* [WHAT TO DO]
Exactly those lines from the one with "tape dispenser <box>191,177,276,239</box>" through the end of the listing below must be returned, and nothing else.
### EXERCISE DATA
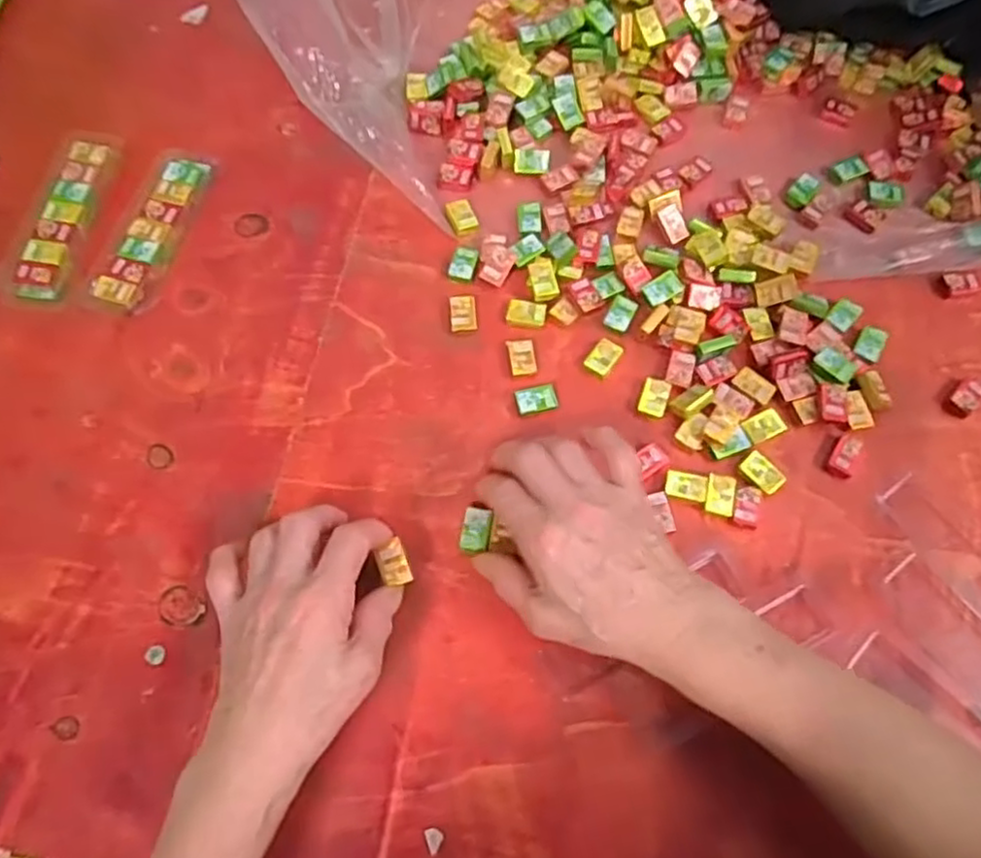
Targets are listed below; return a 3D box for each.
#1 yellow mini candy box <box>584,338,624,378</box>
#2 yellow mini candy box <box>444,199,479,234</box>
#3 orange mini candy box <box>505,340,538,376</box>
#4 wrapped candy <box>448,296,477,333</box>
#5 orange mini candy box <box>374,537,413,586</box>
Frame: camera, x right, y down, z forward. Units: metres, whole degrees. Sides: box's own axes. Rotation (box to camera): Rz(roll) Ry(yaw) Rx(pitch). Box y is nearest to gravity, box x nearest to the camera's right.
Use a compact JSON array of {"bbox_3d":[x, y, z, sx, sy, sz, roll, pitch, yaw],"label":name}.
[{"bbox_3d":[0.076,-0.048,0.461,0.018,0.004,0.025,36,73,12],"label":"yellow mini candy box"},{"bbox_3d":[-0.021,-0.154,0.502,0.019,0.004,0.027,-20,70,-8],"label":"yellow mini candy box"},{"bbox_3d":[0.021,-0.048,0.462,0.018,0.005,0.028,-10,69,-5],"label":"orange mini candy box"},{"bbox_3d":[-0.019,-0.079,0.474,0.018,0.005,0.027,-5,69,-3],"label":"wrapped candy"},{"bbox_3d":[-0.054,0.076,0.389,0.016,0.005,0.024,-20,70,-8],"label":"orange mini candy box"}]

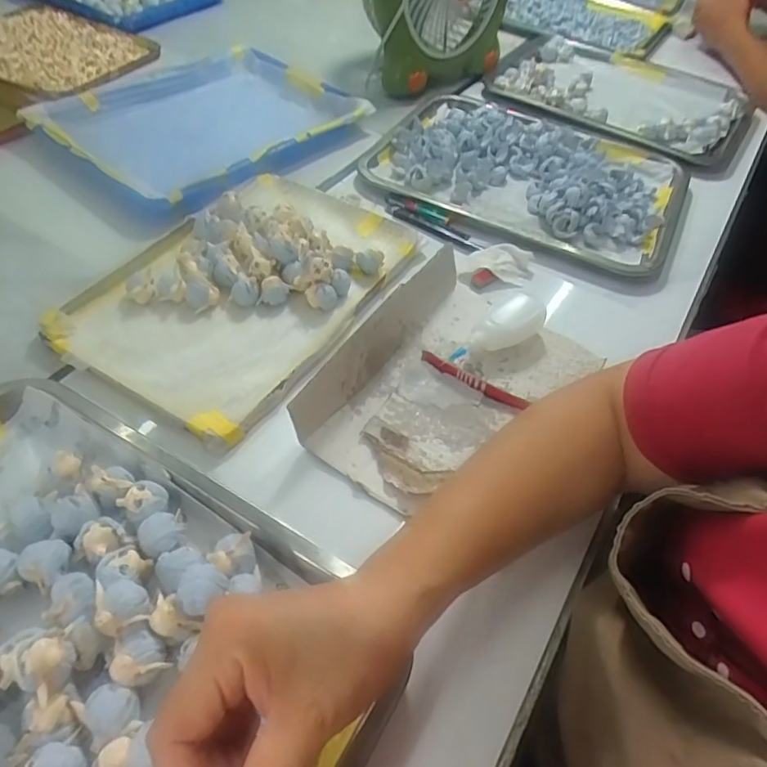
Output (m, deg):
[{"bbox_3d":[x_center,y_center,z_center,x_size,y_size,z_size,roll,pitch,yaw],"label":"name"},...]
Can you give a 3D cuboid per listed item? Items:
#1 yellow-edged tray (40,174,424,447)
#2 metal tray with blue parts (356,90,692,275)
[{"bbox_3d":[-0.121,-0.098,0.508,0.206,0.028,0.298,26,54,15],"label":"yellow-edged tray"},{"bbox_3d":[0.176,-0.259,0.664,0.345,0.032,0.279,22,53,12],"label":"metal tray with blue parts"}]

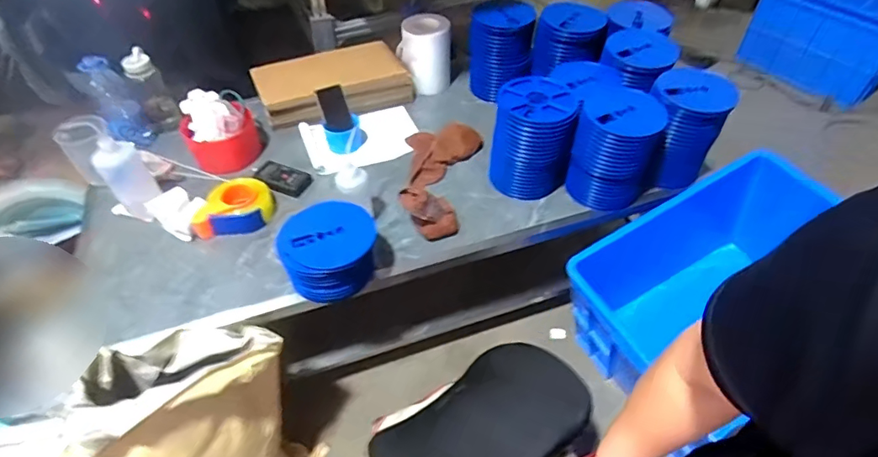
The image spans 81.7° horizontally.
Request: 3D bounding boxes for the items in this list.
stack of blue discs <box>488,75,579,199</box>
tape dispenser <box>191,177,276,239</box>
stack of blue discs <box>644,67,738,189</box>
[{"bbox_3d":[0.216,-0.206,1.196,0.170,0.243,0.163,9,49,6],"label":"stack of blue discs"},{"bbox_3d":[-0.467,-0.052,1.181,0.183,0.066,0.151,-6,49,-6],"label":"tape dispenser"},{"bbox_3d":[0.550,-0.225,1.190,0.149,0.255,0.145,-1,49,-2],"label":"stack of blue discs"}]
######
* [TASK RESPONSE]
tape dispenser <box>191,177,276,239</box>
stack of blue discs <box>644,67,738,189</box>
[{"bbox_3d":[0.216,-0.206,1.196,0.170,0.243,0.163,9,49,6],"label":"stack of blue discs"},{"bbox_3d":[-0.467,-0.052,1.181,0.183,0.066,0.151,-6,49,-6],"label":"tape dispenser"},{"bbox_3d":[0.550,-0.225,1.190,0.149,0.255,0.145,-1,49,-2],"label":"stack of blue discs"}]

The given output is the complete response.